Friday, October 30, 2015

2346. Email diagnosis: A dwarf hamster has a gigantic ear tumour?


Hi, I texted one of your colleagues regarding a hamster which I have adopted two days back. Two days back, I adopted two 1~2 year old hamsters from a friend who is migrating overseas. One of the hamsters has a super huge growth on the head where the ear is supposed to be. It looks super painful and uncomfortable.

Also, the hamster seems to be having watery stools and appears deformed. It's fur seems to be yellowish as well. My sister said that it is old, and would probably be better to be put down, but I wanted to check if it could be saved and live a normal life if possible.

 The two hamsters have been at my place for two days. I noticed the one with the huge growth does not seem to eat or sleep much. On query, my friend told me that he had brought it to a vet before when the tumor was smaller. The doctor said it wasn't advisable to operate as it was already old and gave him some ointments which didn't seem to work. He stopped after the fourth visit as the vet seems to be just visually checking the tumor.

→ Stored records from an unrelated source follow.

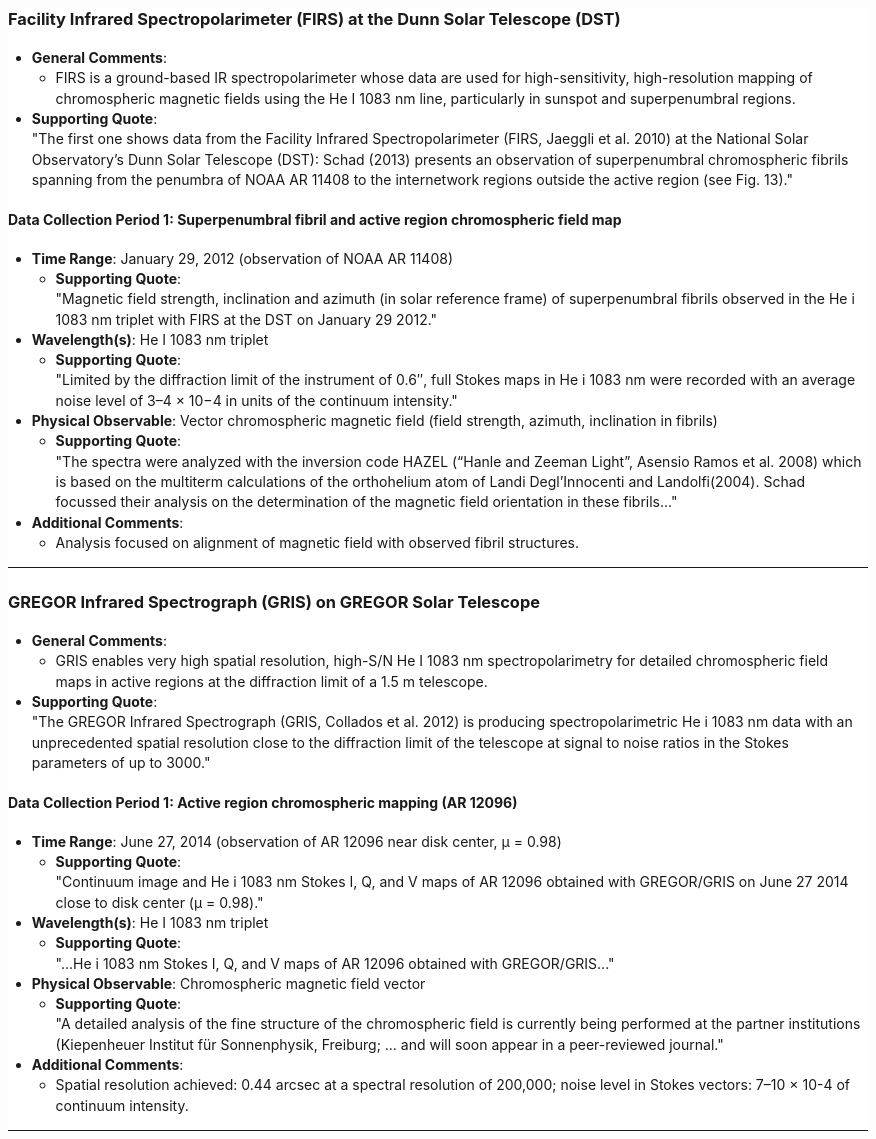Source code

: 
### Facility Infrared Spectropolarimeter (FIRS) at the Dunn Solar Telescope (DST)
- **General Comments**:
  - FIRS is a ground-based IR spectropolarimeter whose data are used for high-sensitivity, high-resolution mapping of chromospheric magnetic fields using the He I 1083 nm line, particularly in sunspot and superpenumbral regions.
- **Supporting Quote**:  
  "The first one shows data from the Facility Infrared Spectropolarimeter (FIRS, Jaeggli et al. 2010) at the National Solar Observatory’s Dunn Solar Telescope (DST): Schad (2013) presents an observation of superpenumbral chromospheric fibrils spanning from the penumbra of NOAA AR 11408 to the internetwork regions outside the active region (see Fig. 13)."

#### Data Collection Period 1: Superpenumbral fibril and active region chromospheric field map  
- **Time Range**: January 29, 2012 (observation of NOAA AR 11408)  
  - **Supporting Quote**:  
    "Magnetic field strength, inclination and azimuth (in solar reference frame) of superpenumbral fibrils observed in the He i 1083 nm triplet with FIRS at the DST on January 29 2012."
- **Wavelength(s)**: He I 1083 nm triplet  
  - **Supporting Quote**:  
    "Limited by the diffraction limit of the instrument of 0.6′′, full Stokes maps in He i 1083 nm were recorded with an average noise level of 3–4 × 10−4 in units of the continuum intensity."
- **Physical Observable**: Vector chromospheric magnetic field (field strength, azimuth, inclination in fibrils)  
  - **Supporting Quote**:  
    "The spectra were analyzed with the inversion code HAZEL (“Hanle and Zeeman Light”, Asensio Ramos et al. 2008) which is based on the multiterm calculations of the orthohelium atom of Landi Degl’Innocenti and Landolfi(2004). Schad focussed their analysis on the determination of the magnetic field orientation in these fibrils..."
- **Additional Comments**:  
  - Analysis focused on alignment of magnetic field with observed fibril structures.

---

### GREGOR Infrared Spectrograph (GRIS) on GREGOR Solar Telescope
- **General Comments**:
  - GRIS enables very high spatial resolution, high-S/N He I 1083 nm spectropolarimetry for detailed chromospheric field maps in active regions at the diffraction limit of a 1.5 m telescope.
- **Supporting Quote**:  
  "The GREGOR Infrared Spectrograph (GRIS, Collados et al. 2012) is producing spectropolarimetric He i 1083 nm data with an unprecedented spatial resolution close to the diffraction limit of the telescope at signal to noise ratios in the Stokes parameters of up to 3000."

#### Data Collection Period 1: Active region chromospheric mapping (AR 12096)  
- **Time Range**: June 27, 2014 (observation of AR 12096 near disk center, μ = 0.98)  
  - **Supporting Quote**:  
    "Continuum image and He i 1083 nm Stokes I, Q, and V maps of AR 12096 obtained with GREGOR/GRIS on June 27 2014 close to disk center (μ = 0.98)."
- **Wavelength(s)**: He I 1083 nm triplet  
  - **Supporting Quote**:  
    "...He i 1083 nm Stokes I, Q, and V maps of AR 12096 obtained with GREGOR/GRIS..."
- **Physical Observable**: Chromospheric magnetic field vector  
  - **Supporting Quote**:  
    "A detailed analysis of the fine structure of the chromospheric field is currently being performed at the partner institutions (Kiepenheuer Institut für Sonnenphysik, Freiburg; ... and will soon appear in a peer-reviewed journal."
- **Additional Comments**:  
  - Spatial resolution achieved: 0.44 arcsec at a spectral resolution of 200,000; noise level in Stokes vectors: 7–10 × 10-4 of continuum intensity.

---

He claimed that the tumor continued to grow very quickly despite the ointment and the hamster seemed to be balding, so he stopped administering the ointment to it. I have attached a picture of the hamster with its tumor. Please take a look and provide some advice on what I, or we, can do to help it. I may not check my email regularly, so please so text me at 9xx.

Thank you so much. Regards, J



 I am Dr Sing K Y. Thank you for your email. You posted one view. It appeared to be an ear tumour. If it is purely an ear tumour and the hamster is in good health, lit can be excised. If the hamster is sick (not eating, diarrhoea), the risk of dying under anaesthesia is high and so you have to decide whether you want to take the risk.


On Oct 31, 2015, a Myanmar lady living in Tampines brought in a 2-year-old winter white dwarf hamster with the gigantic ear tumour as seen in the above email diagnosis case. I was surprised at the coincidence of the two hamsters having the same surgical condition.  

"Why didn't you come earlier when the tumour is very small?" I asked the lady.
"It grows very big only during the last month," she replied.

Despite the high risk of death from anaesthesia, she consented to the anaesthesia and surgery. Dr Daniel operated after getting the informed consent and signing the form.

Anaesthesia was Zoletil IM and isoflurane gas. The hamster survived and went home. Post-op survival depends much on the health of the hamster.